Confusion about the Confusion Matrix

- Understanding machine learning accuracy for collection system maintenance benefit

- How to adopt machine learning in a crawl/walk/run/sprint fashion

A few years ago, Keanu Reeves was spotted in Alameda, CA eating some ice cream.  Why was he here?  What kind of ice cream was it?  What was he wearing?  Why did the internet (or at least the internet around me) care so much??  And why do women think he’s so good looking??  I was confused.  Ultimately it appears he was here because another version of “The Matrix” was in the works.  Was this just my “confusion matrix?”

In traditional regression analysis, the R squared value gives a measure of how accurate our chosen formula is at predicting the dependent variable.  The most straight forward regression is linear, but more complex nonlinear analysis can be done as well.  The smaller the R squared, the closer our chosen formula is to accurately predict outcomes of the dependent variable using one or more independent variables.

What is required:
Name each stage in the phased approach to adopting machine learning given in the confusion matrix text above.

Record set:
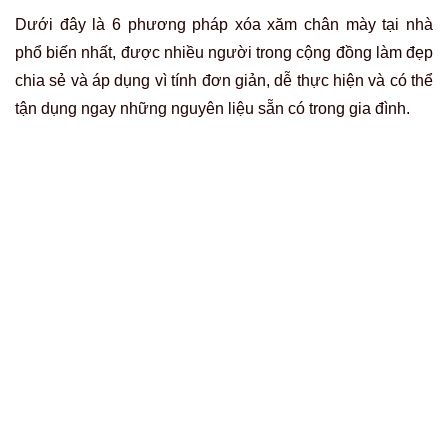
Muối tinh kết hợp chanh tươi
Đây là
cách xóa chân mày tại nhà
phổ biến và được
nhắc đến nhiều nhất. Công thức này là một dạng tẩy tế bào
chết vật lý và hóa học tại nhà.
Cơ chế hoạt động:
Axit citric trong chanh có tính tẩy
trắng nhẹ, hoạt động như một chất lột tẩy tự nhiên. Còn
muối tinh có kết cấu dạng hạt, được sử dụng như một
công cụ mài mòn vật lý để chà xát và loại bỏ lớp tế bào
da trên cùng. Nhiều người tin rằng sự kết hợp này sẽ
giúp bào mòn lớp da chứa mực và làm mờ màu xăm
theo thời gian.
Các bước thực hiện:
Chuẩn bị:
Trộn 1 thìa cà phê muối tinh với vài giọt
nước cốt chanh tươi để tạo thành một hỗn hợp sền
sệt.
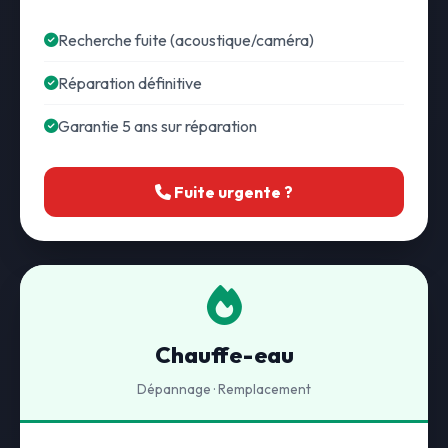
Recherche fuite (acoustique/caméra)
Réparation définitive
Garantie 5 ans sur réparation
Fuite urgente ?
Chauffe-eau
Dépannage · Remplacement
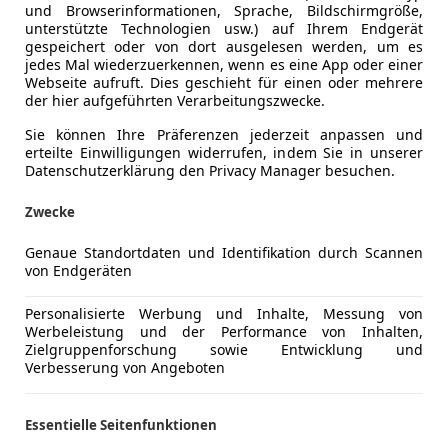
und Browserinformationen, Sprache, Bildschirmgröße,
unterstützte Technologien usw.) auf Ihrem Endgerät
gespeichert oder von dort ausgelesen werden, um es
jedes Mal wiederzuerkennen, wenn es eine App oder einer
Webseite aufruft. Dies geschieht für einen oder mehrere
der hier aufgeführten Verarbeitungszwecke.
Sie können Ihre Präferenzen jederzeit anpassen und
erteilte Einwilligungen widerrufen, indem Sie in unserer
Datenschutzerklärung den Privacy Manager besuchen.
Zwecke
Genaue Standortdaten und Identifikation durch Scannen
von Endgeräten
Personalisierte Werbung und Inhalte, Messung von
Werbeleistung und der Performance von Inhalten,
Zielgruppenforschung sowie Entwicklung und
Verbesserung von Angeboten
Essentielle Seitenfunktionen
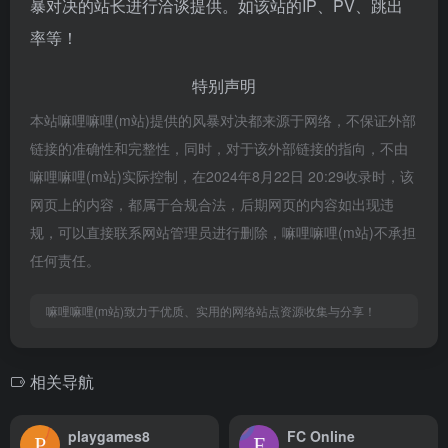
暴对决的站长进行洽谈提供。如该站的IP、PV、跳出
率等！
特别声明
本站嘛哩嘛哩(m站)提供的风暴对决都来源于网络，不保证外部
链接的准确性和完整性，同时，对于该外部链接的指向，不由
嘛哩嘛哩(m站)实际控制，在2024年8月22日 20:29收录时，该
网页上的内容，都属于合规合法，后期网页的内容如出现违
规，可以直接联系网站管理员进行删除，嘛哩嘛哩(m站)不承担
任何责任。
嘛哩嘛哩(m站)致力于优质、实用的网络站点资源收集与分享！
相关导航
playgames8
FC Online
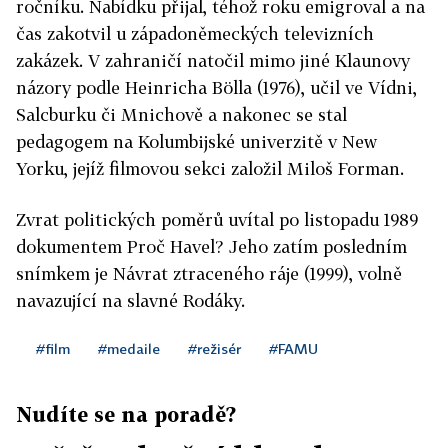
ročníku. Nabídku přijal, téhož roku emigroval a na
čas zakotvil u západoněmeckých televizních
zakázek. V zahraničí natočil mimo jiné Klaunovy
názory podle Heinricha Bölla (1976), učil ve Vídni,
Salcburku či Mnichově a nakonec se stal
pedagogem na Kolumbijské univerzitě v New
Yorku, jejíž filmovou sekci založil Miloš Forman.
Zvrat politických poměrů uvítal po listopadu 1989
dokumentem Proč Havel? Jeho zatím posledním
snímkem je Návrat ztraceného ráje (1999), volně
navazující na slavné Rodáky.
#film
#medaile
#režisér
#FAMU
Nudíte se na poradě?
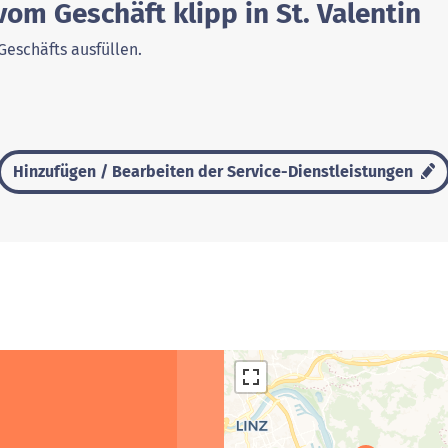
vom Geschäft klipp in St. Valentin
Geschäfts ausfüllen.
Hinzufügen / Bearbeiten der Service-Dienstleistungen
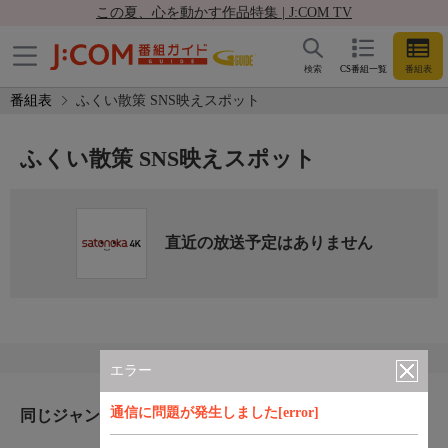
この夏、心を動かす作品特集 | J:COM TV
検索
CS番組一覧
番組表
番組表
ふくい散策 SNS映えスポット
ふくい散策 SNS映えスポット
直近の放送予定はありません
エラー
通信に問題が発生しました[error]
同じジャンルのおすすめ番組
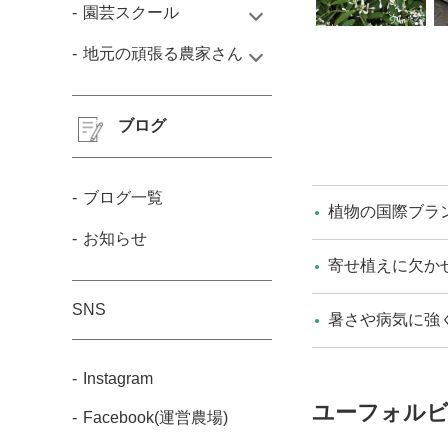
園芸スクール
地元の頑張る農家さん
ブログ
ブログ一覧
植物の国際ブランド
お知らせ
寄せ植えに欠か
SNS
暑さや病気に強
Instagram
ユーフォル
Facebook(運営農場)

Exercise answer:
Crawl, walk, run, sprint